Exercise → Can you reproduce word for word the part of the Fyre documentary review below that begins at the words "2 minute read" and stops after "corruption and deceit."?

Text section →
▽

2 minute read
Dumpster Fyre
Watching the disaster of Fyre Festival unfold on social media was a sight to behold. Hundreds of people who’d paid thousands of dollars for a luxury music festival in the Bahamas arrived to find hurricane relief tents as lodging and cheese on toast as a meal. Attendees started posting pictures of their disbelief, and the whole thing became an instant source of jokes and fascination.
Fyre: The Greatest Party That Never Happened, a Netflix documentary directed by Chris Smith, follows the timeline of the festival from optimistic inception to calamitous execution. Along the way, the movie reveals a staggering tower of corruption and deceit.
Fyre Festival was thought up by slippery young mogul Billy McFarland to promote his talent-booking app Fyre, which he founded with rapper Ja Rule. The festival quickly ballooned out of control, morphing into an amalgamation of McFarland’s dreams of luxury and success, like someone who watched too much of The Fabulous Life of… as a kid. He wanted a beautiful festival in a beautiful place for beautiful people. “We’re selling a pipe dream to your average loser,” he says to his team. Even if people couldn’t attend the festival, McFarland wanted them to be jealous of it.
As the planning progresses, it becomes clear that there is not the money, infrastructure, or time needed to pull off the event. At every turn, people waved red flags with varying degrees of urgency. A logistical consultant pointed out that the island couldn’t fit the planned number of attendees. “Instead of thinking about models, you kind of have to think about toilets,” he says.
Another consultant recounts being asked by McFarland to perform oral sex on a customs agent so that they would release supplies.
As much as the festival was a disaster from the outside, it was even worse on the inside. Luckily, McFarland was obsessed with documenting what he thought was a genius venture, so there is plenty of footage of his hilariously misguided plans.

△

[Source data]
▽

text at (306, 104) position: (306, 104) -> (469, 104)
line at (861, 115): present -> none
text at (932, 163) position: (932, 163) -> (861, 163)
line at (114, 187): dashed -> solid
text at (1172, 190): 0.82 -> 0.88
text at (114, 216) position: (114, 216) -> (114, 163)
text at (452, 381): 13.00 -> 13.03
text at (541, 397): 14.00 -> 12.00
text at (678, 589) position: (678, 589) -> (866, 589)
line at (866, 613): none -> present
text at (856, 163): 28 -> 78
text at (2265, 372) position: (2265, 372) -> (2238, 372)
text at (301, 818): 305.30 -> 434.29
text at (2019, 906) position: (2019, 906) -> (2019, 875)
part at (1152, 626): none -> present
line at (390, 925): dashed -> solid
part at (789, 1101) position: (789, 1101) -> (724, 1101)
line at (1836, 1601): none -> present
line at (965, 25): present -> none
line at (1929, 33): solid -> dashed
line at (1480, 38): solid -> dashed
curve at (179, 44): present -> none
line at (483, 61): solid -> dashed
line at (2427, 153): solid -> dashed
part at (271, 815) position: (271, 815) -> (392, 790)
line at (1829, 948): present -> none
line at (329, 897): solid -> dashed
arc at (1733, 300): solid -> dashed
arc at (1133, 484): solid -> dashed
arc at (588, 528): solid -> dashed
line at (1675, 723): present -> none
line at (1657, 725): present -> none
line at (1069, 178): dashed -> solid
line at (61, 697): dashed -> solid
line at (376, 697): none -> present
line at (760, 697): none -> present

△

Output below →
2 minute read
Dumpster Fyre
Watching the disaster of Fyre Festival unfold on social media was a sight to behold. Hundreds of people who’d paid thousands of dollars for a luxury music festival in the Bahamas arrived to find hurricane relief tents as lodging and cheese on toast as a meal. Attendees started posting pictures of their disbelief, and the whole thing became an instant source of jokes and fascination.
Fyre: The Greatest Party That Never Happened, a Netflix documentary directed by Chris Smith, follows the timeline of the festival from optimistic inception to calamitous execution. Along the way, the movie reveals a staggering tower of corruption and deceit.